Tan Zhenghong se calló y dejó de moverse.
Después de todo, su esposa se preocupaba tanto por él que probablemente no podría soportar dejarlo en la calle para que todos lo miraran.
El cuerpo de Qiao Duo’er estaba medio presionando sobre Tan Zhenghong, su beso descendía lentamente.
El piquito fue tan fugaz como una libélula rozando el agua, y justo cuando Tan Zhenghong pensaba levantar la cabeza para atrapar los labios de su pequeña esposa, recibió una mirada de desprecio en su lugar.
Tan Zhenghong frunció los labios, sin atreverse a usar fuerza con su cuello.
Al día siguiente, cuando Qiao Duo’er se despertó, Tan Zhenghong aún dormía.
Su mirada inadvertidamente barrió el brazo de cierta persona, y Qiao Duo’er se sobresaltó al ver un círculo de moretones allí.
Qiao Duo’er también usó su pie para apartar la manta del otro lado, y efectivamente, también había moretones en el tobillo.
Todo esto era prueba de cuán intensa había sido la batalla anoche.
Cof, cof, ¿cómo podría haber atado a Tan Zhenghong?
¿Cómo podría atar a Tan Zhenghong?
¡Esa persona anoche no podría haber sido ella; debió haber sido poseída por un fantasma!
De repente, Tan Zhenghong dijo:
—Esposa, dijiste que el amor se trata de lastimarse mutuamente, ahora lo creo.
—Basta de tonterías, levántate rápido de la cama, y más tarde te ayudaré a aplicar medicina.
—Qiao Duo’er carraspeó, su voz un poco ronca.
Probablemente…
porque había estado gritando un poco demasiado la noche anterior.
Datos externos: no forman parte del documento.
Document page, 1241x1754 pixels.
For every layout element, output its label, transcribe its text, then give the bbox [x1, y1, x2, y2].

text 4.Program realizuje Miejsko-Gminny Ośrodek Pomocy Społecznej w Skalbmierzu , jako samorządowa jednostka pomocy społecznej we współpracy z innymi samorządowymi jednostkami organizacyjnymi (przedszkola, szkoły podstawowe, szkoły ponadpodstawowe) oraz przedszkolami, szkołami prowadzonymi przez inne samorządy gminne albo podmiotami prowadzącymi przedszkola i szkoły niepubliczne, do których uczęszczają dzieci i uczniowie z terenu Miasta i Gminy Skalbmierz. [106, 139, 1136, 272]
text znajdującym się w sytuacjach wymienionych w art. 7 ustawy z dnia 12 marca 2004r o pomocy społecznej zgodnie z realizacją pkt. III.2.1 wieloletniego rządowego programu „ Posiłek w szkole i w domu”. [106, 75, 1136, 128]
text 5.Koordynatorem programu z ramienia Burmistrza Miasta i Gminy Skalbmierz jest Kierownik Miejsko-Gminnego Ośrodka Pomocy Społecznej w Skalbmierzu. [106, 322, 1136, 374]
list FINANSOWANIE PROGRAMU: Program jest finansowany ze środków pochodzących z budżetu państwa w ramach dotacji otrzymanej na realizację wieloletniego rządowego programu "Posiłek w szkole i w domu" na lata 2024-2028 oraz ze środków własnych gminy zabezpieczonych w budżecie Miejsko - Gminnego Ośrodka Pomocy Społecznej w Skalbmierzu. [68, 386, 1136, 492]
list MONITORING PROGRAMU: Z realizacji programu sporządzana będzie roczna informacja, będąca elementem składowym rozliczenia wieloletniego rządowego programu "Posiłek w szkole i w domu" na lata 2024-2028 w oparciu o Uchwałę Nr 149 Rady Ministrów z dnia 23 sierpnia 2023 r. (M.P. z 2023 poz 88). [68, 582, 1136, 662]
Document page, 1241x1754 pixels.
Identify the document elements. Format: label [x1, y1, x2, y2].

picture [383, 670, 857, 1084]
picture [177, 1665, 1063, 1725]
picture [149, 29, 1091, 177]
Tan Zhenghong primero fue a buscar el ungüento, y Qiao Duo’er se lo aplicó cuidadosamente; sus acciones tiernas le brindaron a Tan Zhenghong una inmensa satisfacción.
Por la tarde, Qiao Duo’er llegó especialmente al pueblo media hora antes.
Dejó a Clan de Hu y Chao Lian al cuidado de la tienda mientras ella iba a Calle Xiping con Sun Erhu.
—Hermana Lan, ¿por qué siento que todos me están mirando raro?
—Chao Lian estaba un poco confundida, ¿qué estaba pasando exactamente hoy?
Ayer tuvo fiebre y no pudo venir, pero solo fue un día; ¿qué podría haber pasado?
—No hay nada raro.
—respondió Clan de Hu inocentemente.